(Task item)
Copy out word for word the stretch of rows below, from the line that contains "bij leven al een factuur betaald aan de" through the line that contains "voor een dubbel graf. In eerdere antwoorden".

Excerpts from a dataset

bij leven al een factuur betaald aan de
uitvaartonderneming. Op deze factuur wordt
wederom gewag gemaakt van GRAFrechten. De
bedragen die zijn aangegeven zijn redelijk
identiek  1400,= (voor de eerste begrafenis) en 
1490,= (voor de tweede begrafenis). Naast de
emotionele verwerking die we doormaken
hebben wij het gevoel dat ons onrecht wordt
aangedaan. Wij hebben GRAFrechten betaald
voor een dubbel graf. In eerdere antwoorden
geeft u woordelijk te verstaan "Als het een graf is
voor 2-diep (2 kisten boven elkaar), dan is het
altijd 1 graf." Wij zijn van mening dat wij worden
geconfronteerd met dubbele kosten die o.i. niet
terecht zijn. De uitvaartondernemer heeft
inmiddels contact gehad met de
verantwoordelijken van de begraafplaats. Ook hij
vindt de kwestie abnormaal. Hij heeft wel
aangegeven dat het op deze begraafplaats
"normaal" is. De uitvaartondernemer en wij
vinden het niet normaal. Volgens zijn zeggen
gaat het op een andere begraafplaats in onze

---

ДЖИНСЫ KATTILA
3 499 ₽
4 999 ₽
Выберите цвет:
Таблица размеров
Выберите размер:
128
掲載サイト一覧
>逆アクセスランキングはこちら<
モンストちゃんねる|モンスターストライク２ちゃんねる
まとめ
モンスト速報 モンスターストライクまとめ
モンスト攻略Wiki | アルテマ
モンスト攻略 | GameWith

* * *

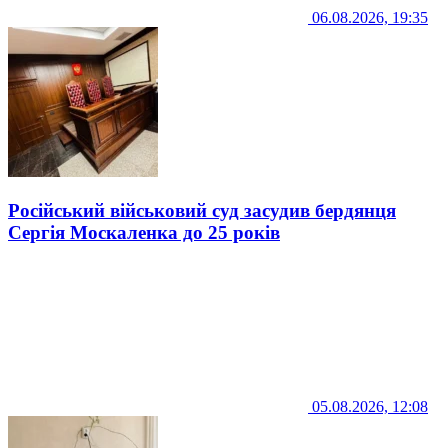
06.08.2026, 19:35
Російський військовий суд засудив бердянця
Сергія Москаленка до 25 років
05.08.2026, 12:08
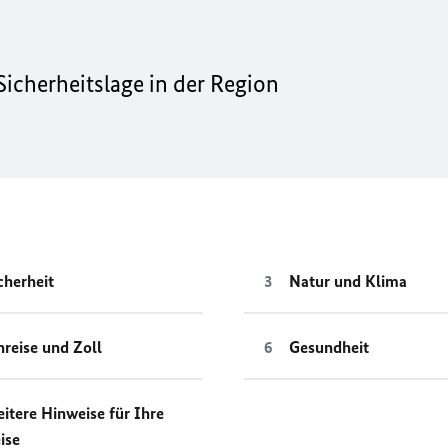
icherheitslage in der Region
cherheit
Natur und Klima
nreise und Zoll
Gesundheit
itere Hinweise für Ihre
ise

(Result)
bij leven al een factuur betaald aan de
uitvaartonderneming. Op deze factuur wordt
wederom gewag gemaakt van GRAFrechten. De
bedragen die zijn aangegeven zijn redelijk
identiek  1400,= (voor de eerste begrafenis) en 
1490,= (voor de tweede begrafenis). Naast de
emotionele verwerking die we doormaken
hebben wij het gevoel dat ons onrecht wordt
aangedaan. Wij hebben GRAFrechten betaald
voor een dubbel graf. In eerdere antwoorden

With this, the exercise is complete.